Still, imagine a future where this idea takes hold and all shops are "shop and go".
Then work out how many retail checkout jobs could be wiped out - 3.5 million in the US alone according to one estimate. Add in deliveries by drone or driverless trucks, and Amazon appears to pose a threat to whole swathes of traditional jobs.
Robo-workers
This is the kind of danger the Bank of England governor was talking about yesterday when he warned that 15 million jobs could be at risk in the UK from the advance of the robots.
Mark Carney appeared to be quoting an Oxford University study, external now thought to be far too gloomy about the threat to jobs - the OECD reckons, external the impact of automation will be about one-fifth as high as the Oxford researchers predicted.

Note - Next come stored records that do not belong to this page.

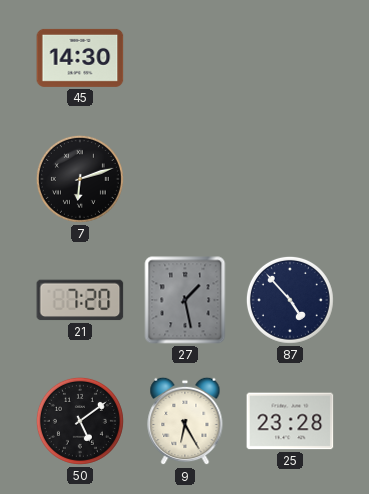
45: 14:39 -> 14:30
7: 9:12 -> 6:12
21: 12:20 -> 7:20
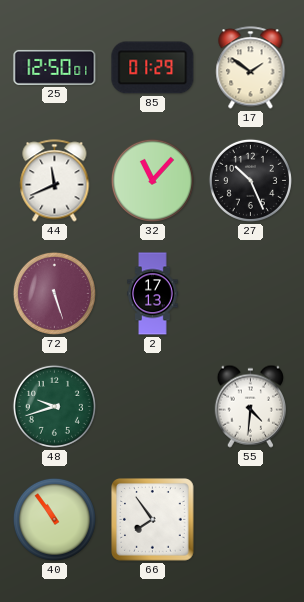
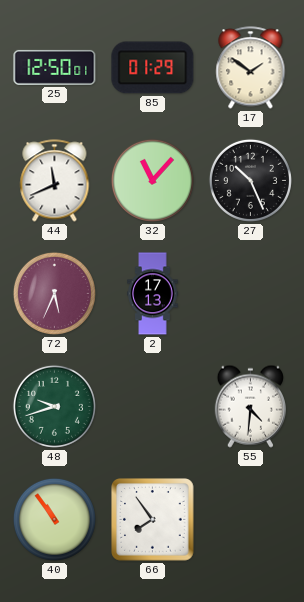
72: 5:27 -> 5:34
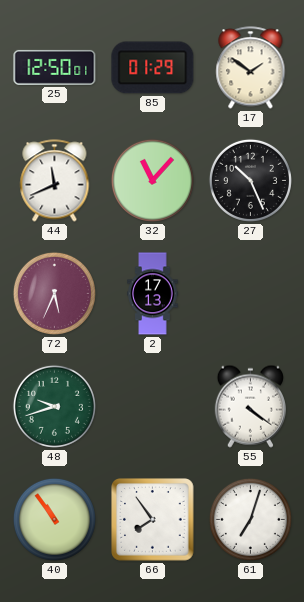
55: 4:31 -> 4:21
61: none -> 7:03
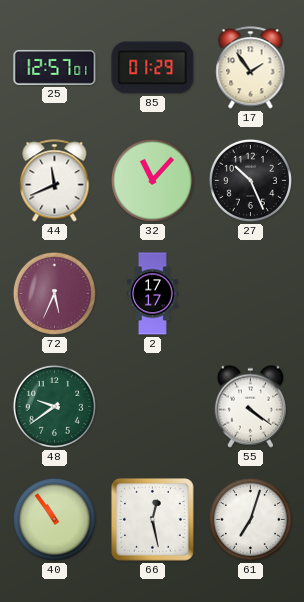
25: 12:50 -> 12:57
17: 1:51 -> 1:54
2: 17:13 -> 17:17
48: 9:42 -> 9:39
66: 7:54 -> 12:28
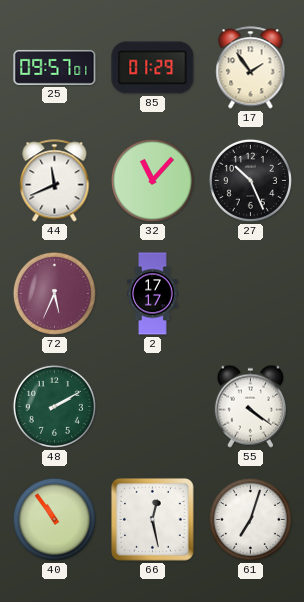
25: 12:57 -> 09:57
48: 9:39 -> 2:10
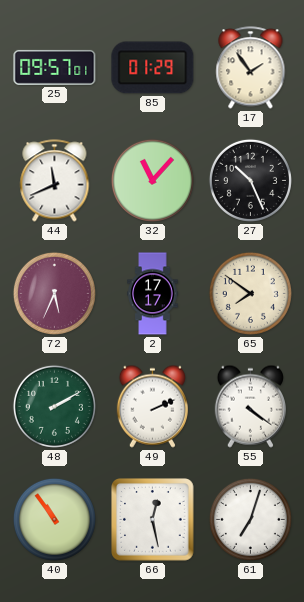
65: none -> 7:51
49: none -> 2:11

Still, all the forecasters agree that, for all the talk of white-collar professions being threatened by the robots, it is low-skilled workers who are in most danger of being automated out of a job.
Amazon will point out that it has been a big creator of jobs, with a global workforce now approaching 270,000.
But just as Uber's army of drivers could be automated out of existence by self-driving cars, many of the workers at Amazon will be vulnerable as technology marches on.
In Seattle and London, a future where your taxi drives itself and you can walk out of a store without interacting with a checkout assistant - or even an annoying machine - sounds very attractive.
In places which rely on low-skilled work, however, that kind of tech "utopianism" risks making people even more angry about the way their world is changing.